**Description of the task**.
The lines below, from the first through the one containing "for Action stated", are to be given again exactly, with pictures left out and nothing added.

**Given data**.
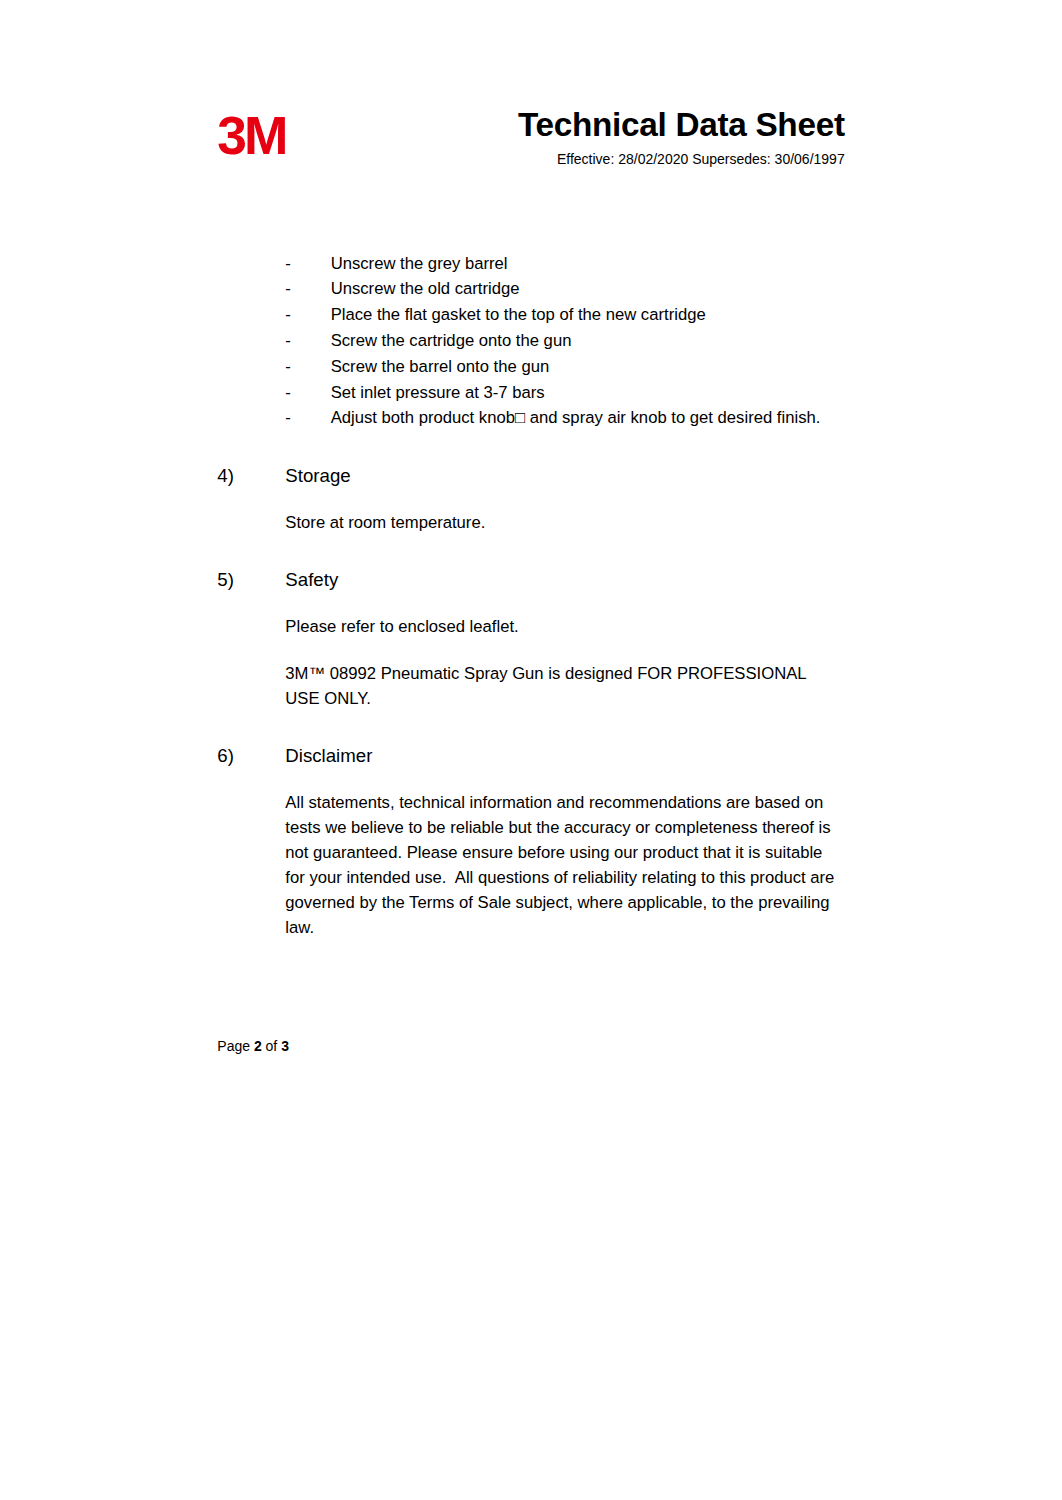3M
Technical Data Sheet
Effective: 28/02/2020 Supersedes: 30/06/1997
Unscrew the grey barrel
Unscrew the old cartridge
Place the flat gasket to the top of the new cartridge
Screw the cartridge onto the gun
Screw the barrel onto the gun
Set inlet pressure at 3-7 bars
Adjust both product knob□ and spray air knob to get desired finish.
4)
Storage
Store at room temperature.
5)
Safety
Please refer to enclosed leaflet.
3M™ 08992 Pneumatic Spray Gun is designed FOR PROFESSIONAL USE ONLY.
6)
Disclaimer
All statements, technical information and recommendations are based on tests we believe to be reliable but the accuracy or completeness thereof is not guaranteed. Please ensure before using our product that it is suitable for your intended use. All questions of reliability relating to this product are governed by the Terms of Sale subject, where applicable, to the prevailing law.
Page 2 of 3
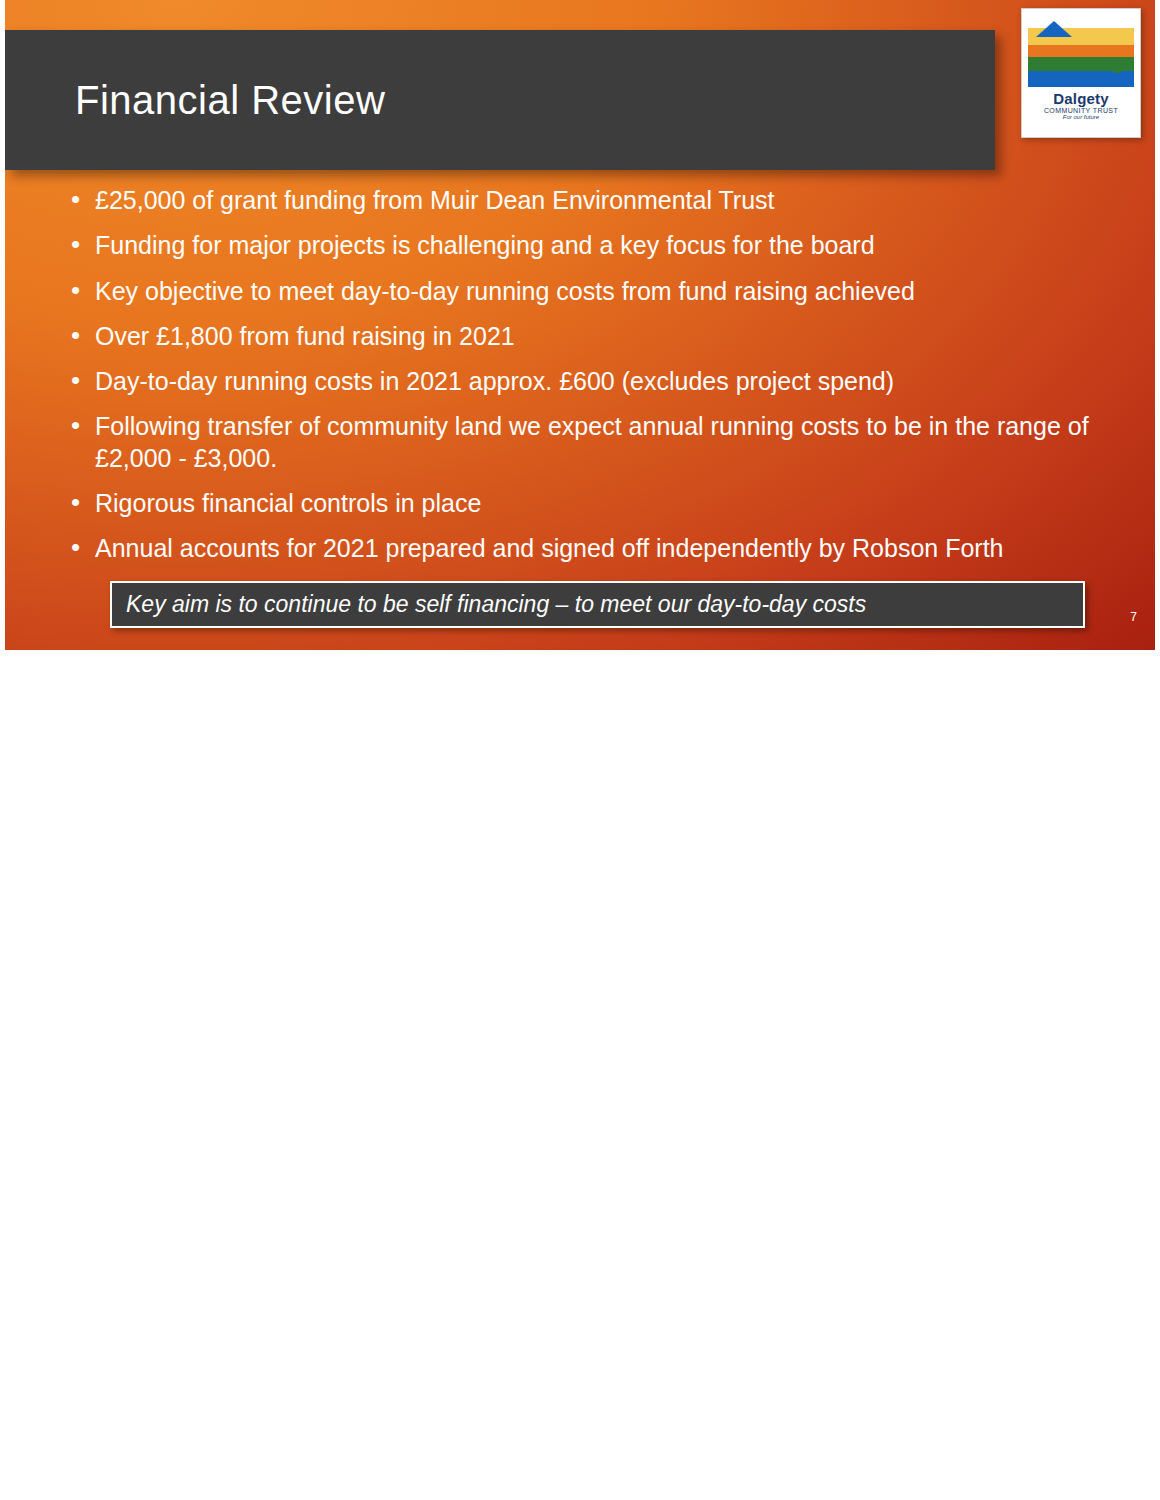Financial Review
Dalgety
COMMUNITY TRUST
For our future
£25,000 of grant funding from Muir Dean Environmental Trust
Funding for major projects is challenging and a key focus for the board
Key objective to meet day-to-day running costs from fund raising achieved
Over £1,800 from fund raising in 2021
Day-to-day running costs in 2021 approx. £600 (excludes project spend)
Following transfer of community land we expect annual running costs to be in the range of £2,000 - £3,000.
Rigorous financial controls in place
Annual accounts for 2021 prepared and signed off independently by Robson Forth
Key aim is to continue to be self financing – to meet our day-to-day costs
7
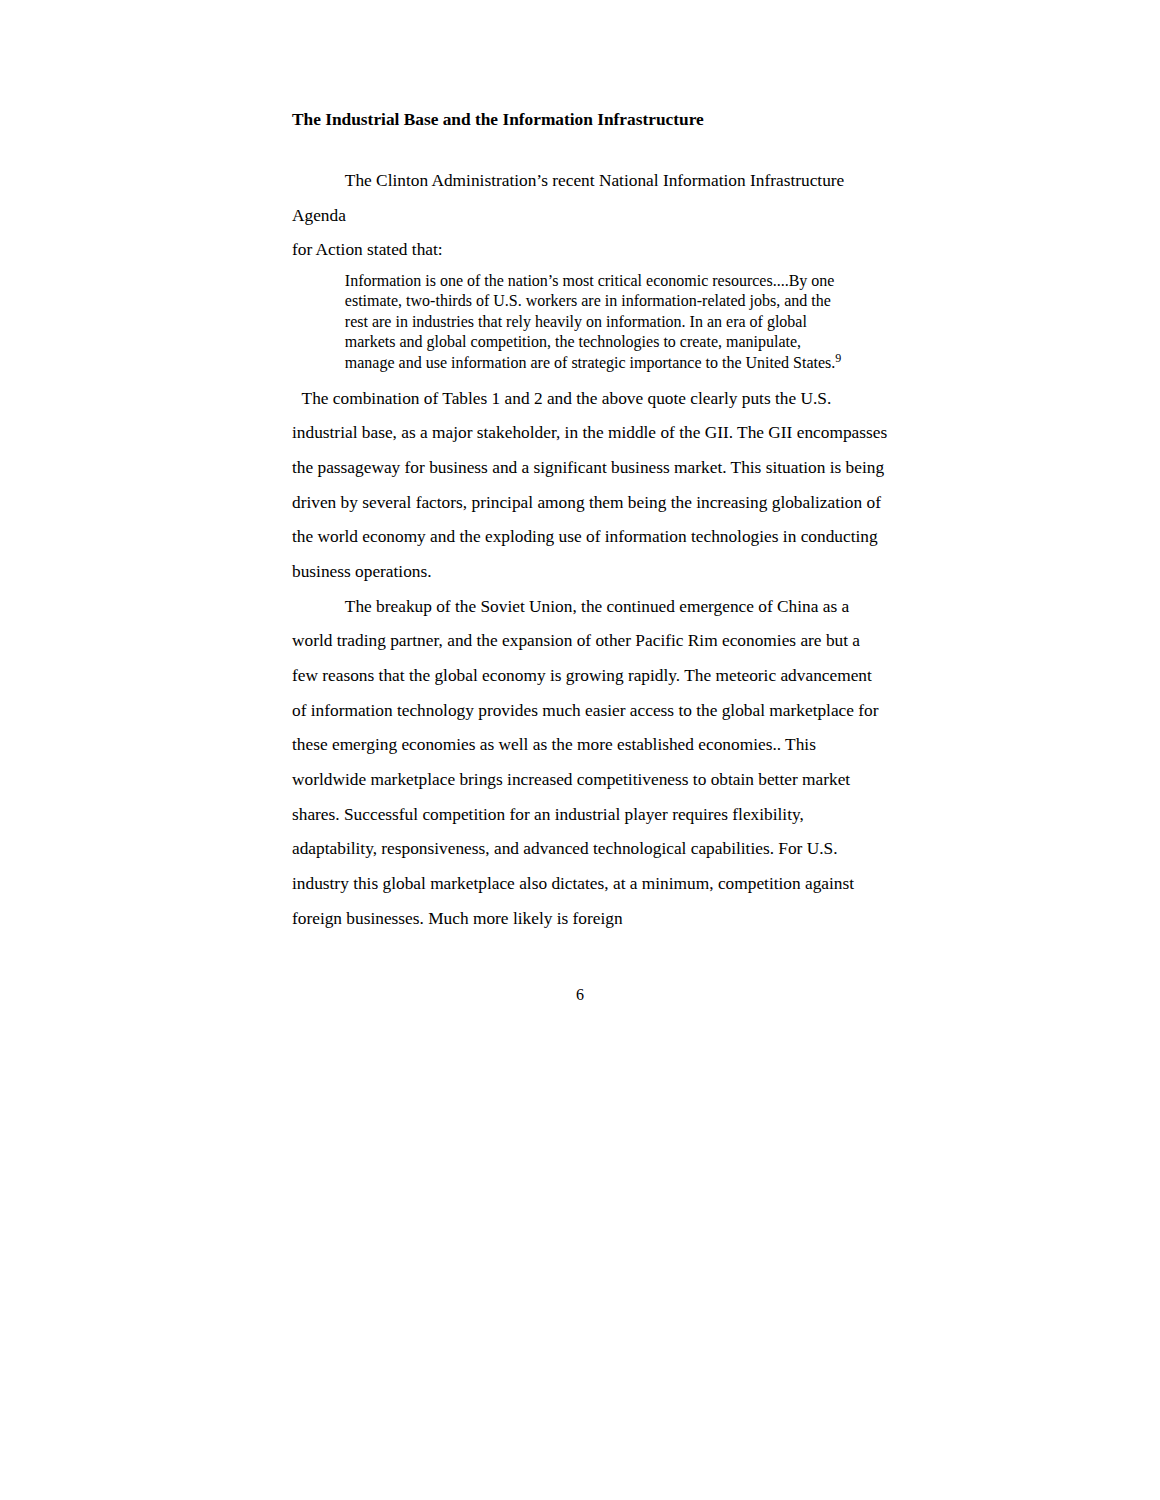The Industrial Base and the Information Infrastructure
The Clinton Administration’s recent National Information Infrastructure Agenda
for Action stated that:
Information is one of the nation’s most critical economic resources....By one estimate, two-thirds of U.S. workers are in information-related jobs, and the rest are in industries that rely heavily on information. In an era of global markets and global competition, the technologies to create, manipulate, manage and use information are of strategic importance to the United States.9
The combination of Tables 1 and 2 and the above quote clearly puts the U.S. industrial base, as a major stakeholder, in the middle of the GII. The GII encompasses the passageway for business and a significant business market. This situation is being driven by several factors, principal among them being the increasing globalization of the world economy and the exploding use of information technologies in conducting business operations.
The breakup of the Soviet Union, the continued emergence of China as a world trading partner, and the expansion of other Pacific Rim economies are but a few reasons that the global economy is growing rapidly. The meteoric advancement of information technology provides much easier access to the global marketplace for these emerging economies as well as the more established economies.. This worldwide marketplace brings increased competitiveness to obtain better market shares. Successful competition for an industrial player requires flexibility, adaptability, responsiveness, and advanced technological capabilities. For U.S. industry this global marketplace also dictates, at a minimum, competition against foreign businesses. Much more likely is foreign
6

**Exercise response**.
3M
Technical Data Sheet
Effective: 28/02/2020 Supersedes: 30/06/1997
Unscrew the grey barrel
Unscrew the old cartridge
Place the flat gasket to the top of the new cartridge
Screw the cartridge onto the gun
Screw the barrel onto the gun
Set inlet pressure at 3-7 bars
Adjust both product knob□ and spray air knob to get desired finish.
4)
Storage
Store at room temperature.
5)
Safety
Please refer to enclosed leaflet.
3M™ 08992 Pneumatic Spray Gun is designed FOR PROFESSIONAL USE ONLY.
6)
Disclaimer
All statements, technical information and recommendations are based on tests we believe to be reliable but the accuracy or completeness thereof is not guaranteed. Please ensure before using our product that it is suitable for your intended use. All questions of reliability relating to this product are governed by the Terms of Sale subject, where applicable, to the prevailing law.
Page 2 of 3
Financial Review
Dalgety
COMMUNITY TRUST
For our future
£25,000 of grant funding from Muir Dean Environmental Trust
Funding for major projects is challenging and a key focus for the board
Key objective to meet day-to-day running costs from fund raising achieved
Over £1,800 from fund raising in 2021
Day-to-day running costs in 2021 approx. £600 (excludes project spend)
Following transfer of community land we expect annual running costs to be in the range of £2,000 - £3,000.
Rigorous financial controls in place
Annual accounts for 2021 prepared and signed off independently by Robson Forth
Key aim is to continue to be self financing – to meet our day-to-day costs
7
The Industrial Base and the Information Infrastructure
The Clinton Administration’s recent National Information Infrastructure Agenda
for Action stated that:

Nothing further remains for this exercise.